Data excerpts

'''

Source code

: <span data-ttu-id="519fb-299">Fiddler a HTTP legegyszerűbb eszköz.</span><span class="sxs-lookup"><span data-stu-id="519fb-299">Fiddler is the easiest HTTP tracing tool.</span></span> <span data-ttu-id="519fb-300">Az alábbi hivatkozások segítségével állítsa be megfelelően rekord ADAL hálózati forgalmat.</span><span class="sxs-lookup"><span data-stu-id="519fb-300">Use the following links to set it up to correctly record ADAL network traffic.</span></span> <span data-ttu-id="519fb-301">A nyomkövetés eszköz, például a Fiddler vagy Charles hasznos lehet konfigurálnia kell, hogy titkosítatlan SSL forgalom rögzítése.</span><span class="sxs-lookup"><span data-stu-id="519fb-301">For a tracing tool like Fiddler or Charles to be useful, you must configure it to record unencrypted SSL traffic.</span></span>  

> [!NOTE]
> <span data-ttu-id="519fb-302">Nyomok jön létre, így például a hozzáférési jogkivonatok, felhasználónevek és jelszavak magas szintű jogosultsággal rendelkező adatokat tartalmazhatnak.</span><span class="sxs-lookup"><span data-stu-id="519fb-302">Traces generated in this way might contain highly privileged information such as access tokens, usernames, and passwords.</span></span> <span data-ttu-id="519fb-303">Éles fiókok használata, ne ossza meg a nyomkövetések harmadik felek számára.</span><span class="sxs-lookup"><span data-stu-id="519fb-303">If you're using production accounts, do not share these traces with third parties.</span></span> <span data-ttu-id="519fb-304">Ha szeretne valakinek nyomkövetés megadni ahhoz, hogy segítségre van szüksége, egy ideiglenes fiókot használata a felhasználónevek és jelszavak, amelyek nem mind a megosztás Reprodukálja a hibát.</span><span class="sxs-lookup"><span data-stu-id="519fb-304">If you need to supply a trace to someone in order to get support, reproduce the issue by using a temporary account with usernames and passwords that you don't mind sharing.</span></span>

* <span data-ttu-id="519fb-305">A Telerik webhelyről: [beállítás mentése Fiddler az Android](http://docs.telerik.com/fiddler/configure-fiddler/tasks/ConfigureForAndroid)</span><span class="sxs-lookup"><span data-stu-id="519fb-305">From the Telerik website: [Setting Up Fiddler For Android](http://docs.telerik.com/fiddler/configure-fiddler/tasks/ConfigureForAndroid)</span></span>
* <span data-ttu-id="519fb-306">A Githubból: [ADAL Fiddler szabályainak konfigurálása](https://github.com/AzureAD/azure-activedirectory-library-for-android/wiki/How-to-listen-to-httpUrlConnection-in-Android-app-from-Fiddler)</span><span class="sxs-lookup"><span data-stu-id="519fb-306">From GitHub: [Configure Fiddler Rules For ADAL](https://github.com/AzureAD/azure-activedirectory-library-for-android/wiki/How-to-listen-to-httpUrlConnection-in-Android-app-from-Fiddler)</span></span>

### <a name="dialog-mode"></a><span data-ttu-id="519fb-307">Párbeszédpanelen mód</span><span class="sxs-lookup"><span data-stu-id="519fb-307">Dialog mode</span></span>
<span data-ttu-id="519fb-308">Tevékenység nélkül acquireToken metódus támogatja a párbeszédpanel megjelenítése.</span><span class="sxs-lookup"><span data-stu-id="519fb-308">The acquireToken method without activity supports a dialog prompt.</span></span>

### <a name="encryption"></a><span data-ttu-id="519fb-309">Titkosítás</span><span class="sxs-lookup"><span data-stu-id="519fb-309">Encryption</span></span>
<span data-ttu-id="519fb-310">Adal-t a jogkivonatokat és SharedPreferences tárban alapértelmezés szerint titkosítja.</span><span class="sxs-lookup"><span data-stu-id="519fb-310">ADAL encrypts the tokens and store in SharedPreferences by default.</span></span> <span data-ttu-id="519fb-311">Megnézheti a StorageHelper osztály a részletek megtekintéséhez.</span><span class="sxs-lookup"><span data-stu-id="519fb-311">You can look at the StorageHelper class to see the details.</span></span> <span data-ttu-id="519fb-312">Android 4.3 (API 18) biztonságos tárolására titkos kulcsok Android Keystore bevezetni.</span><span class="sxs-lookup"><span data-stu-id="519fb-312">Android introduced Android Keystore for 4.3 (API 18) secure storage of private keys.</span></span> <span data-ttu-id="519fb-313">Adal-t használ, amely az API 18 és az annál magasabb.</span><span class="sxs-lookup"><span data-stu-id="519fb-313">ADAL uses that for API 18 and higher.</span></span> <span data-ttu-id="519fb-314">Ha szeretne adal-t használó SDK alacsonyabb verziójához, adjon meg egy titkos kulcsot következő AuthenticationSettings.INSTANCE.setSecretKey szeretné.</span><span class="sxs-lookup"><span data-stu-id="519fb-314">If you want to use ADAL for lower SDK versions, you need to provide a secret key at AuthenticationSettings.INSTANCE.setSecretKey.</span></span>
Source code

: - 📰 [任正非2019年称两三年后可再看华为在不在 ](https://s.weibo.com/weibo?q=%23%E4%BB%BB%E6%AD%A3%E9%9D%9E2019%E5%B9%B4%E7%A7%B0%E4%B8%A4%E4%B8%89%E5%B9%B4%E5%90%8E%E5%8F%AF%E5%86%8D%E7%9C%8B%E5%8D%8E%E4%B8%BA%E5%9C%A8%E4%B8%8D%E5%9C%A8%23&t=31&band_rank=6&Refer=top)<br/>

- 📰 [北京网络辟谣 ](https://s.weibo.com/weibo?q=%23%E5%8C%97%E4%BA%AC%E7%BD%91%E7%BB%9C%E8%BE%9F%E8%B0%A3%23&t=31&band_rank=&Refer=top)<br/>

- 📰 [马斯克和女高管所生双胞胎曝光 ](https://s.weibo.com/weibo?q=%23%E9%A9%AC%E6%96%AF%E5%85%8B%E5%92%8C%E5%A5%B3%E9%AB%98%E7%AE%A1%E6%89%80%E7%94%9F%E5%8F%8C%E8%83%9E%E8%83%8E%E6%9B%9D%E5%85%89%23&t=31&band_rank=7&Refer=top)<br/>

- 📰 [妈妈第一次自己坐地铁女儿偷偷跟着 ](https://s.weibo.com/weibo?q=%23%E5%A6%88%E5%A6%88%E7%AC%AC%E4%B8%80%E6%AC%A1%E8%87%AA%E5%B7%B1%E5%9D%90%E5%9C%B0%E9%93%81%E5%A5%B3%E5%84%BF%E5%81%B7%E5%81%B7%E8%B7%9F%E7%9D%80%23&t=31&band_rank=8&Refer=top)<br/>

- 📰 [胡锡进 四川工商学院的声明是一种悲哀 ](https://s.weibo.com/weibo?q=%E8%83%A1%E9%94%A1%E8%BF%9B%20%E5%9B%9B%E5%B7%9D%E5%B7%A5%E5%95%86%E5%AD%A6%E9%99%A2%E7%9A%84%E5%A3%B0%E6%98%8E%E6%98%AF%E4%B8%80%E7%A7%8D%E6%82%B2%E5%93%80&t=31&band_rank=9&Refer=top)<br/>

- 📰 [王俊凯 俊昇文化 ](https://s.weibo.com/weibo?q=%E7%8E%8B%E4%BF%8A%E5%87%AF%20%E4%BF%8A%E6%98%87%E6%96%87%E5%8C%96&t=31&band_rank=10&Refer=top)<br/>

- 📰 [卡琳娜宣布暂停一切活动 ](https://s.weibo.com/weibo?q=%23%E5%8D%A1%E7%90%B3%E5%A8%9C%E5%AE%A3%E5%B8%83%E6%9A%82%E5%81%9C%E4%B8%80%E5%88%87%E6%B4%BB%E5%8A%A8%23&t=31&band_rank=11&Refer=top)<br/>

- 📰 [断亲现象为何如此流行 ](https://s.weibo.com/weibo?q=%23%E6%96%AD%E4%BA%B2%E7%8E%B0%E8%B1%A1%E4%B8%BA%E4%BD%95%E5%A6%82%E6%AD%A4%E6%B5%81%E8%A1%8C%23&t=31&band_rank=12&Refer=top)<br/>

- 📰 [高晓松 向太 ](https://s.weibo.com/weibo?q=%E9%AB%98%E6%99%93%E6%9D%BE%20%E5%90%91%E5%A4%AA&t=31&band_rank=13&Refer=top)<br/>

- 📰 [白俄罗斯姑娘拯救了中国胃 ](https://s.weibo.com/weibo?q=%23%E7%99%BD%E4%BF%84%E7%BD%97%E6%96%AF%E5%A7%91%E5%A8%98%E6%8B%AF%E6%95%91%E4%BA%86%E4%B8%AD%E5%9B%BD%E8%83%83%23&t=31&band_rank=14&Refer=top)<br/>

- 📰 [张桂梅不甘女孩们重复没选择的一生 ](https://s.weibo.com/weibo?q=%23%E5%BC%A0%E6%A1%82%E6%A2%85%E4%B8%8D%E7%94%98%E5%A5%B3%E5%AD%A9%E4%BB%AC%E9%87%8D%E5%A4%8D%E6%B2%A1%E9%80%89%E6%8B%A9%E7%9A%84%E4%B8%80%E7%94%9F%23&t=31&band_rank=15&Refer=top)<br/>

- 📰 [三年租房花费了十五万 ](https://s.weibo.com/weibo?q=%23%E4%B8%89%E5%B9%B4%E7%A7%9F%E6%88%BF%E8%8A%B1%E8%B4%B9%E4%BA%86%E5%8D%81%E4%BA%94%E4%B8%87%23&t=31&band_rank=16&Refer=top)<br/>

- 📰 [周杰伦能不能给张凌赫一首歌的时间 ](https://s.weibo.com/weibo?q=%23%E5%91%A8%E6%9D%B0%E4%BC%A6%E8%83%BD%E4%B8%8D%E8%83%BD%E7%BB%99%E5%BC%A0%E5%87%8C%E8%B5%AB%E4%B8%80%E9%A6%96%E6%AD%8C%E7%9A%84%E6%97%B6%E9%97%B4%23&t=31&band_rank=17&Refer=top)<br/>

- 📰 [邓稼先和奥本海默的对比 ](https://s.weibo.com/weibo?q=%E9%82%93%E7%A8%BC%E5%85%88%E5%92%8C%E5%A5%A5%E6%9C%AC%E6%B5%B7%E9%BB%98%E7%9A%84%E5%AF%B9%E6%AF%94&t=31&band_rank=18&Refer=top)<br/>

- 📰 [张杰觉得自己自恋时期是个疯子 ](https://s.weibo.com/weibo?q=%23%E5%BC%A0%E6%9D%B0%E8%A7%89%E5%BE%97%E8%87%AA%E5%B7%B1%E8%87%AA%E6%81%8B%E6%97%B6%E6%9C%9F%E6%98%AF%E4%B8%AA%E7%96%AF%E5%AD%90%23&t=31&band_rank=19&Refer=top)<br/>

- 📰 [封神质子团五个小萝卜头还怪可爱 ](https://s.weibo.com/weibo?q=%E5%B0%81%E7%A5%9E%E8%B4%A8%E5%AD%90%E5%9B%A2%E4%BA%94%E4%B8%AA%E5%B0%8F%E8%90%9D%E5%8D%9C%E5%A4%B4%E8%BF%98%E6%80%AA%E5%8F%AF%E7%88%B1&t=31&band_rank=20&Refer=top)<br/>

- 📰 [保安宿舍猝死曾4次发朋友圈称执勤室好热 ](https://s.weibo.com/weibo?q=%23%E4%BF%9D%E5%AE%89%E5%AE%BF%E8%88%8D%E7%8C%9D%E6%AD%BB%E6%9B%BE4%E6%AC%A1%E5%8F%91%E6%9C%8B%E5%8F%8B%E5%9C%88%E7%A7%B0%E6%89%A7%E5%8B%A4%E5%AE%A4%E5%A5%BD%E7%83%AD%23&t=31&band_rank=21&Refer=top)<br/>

'''

__YOUR GOAL__:
Reproduce exactly the lines above from the line with "- 📰 [白俄罗斯姑娘拯救了中国胃" to the line with "- 📰 [三年租房花费了十五万", including both, and add nothing.

__RESULT__:
- 📰 [白俄罗斯姑娘拯救了中国胃 ](https://s.weibo.com/weibo?q=%23%E7%99%BD%E4%BF%84%E7%BD%97%E6%96%AF%E5%A7%91%E5%A8%98%E6%8B%AF%E6%95%91%E4%BA%86%E4%B8%AD%E5%9B%BD%E8%83%83%23&t=31&band_rank=14&Refer=top)<br/>

- 📰 [张桂梅不甘女孩们重复没选择的一生 ](https://s.weibo.com/weibo?q=%23%E5%BC%A0%E6%A1%82%E6%A2%85%E4%B8%8D%E7%94%98%E5%A5%B3%E5%AD%A9%E4%BB%AC%E9%87%8D%E5%A4%8D%E6%B2%A1%E9%80%89%E6%8B%A9%E7%9A%84%E4%B8%80%E7%94%9F%23&t=31&band_rank=15&Refer=top)<br/>

- 📰 [三年租房花费了十五万 ](https://s.weibo.com/weibo?q=%23%E4%B8%89%E5%B9%B4%E7%A7%9F%E6%88%BF%E8%8A%B1%E8%B4%B9%E4%BA%86%E5%8D%81%E4%BA%94%E4%B8%87%23&t=31&band_rank=16&Refer=top)<br/>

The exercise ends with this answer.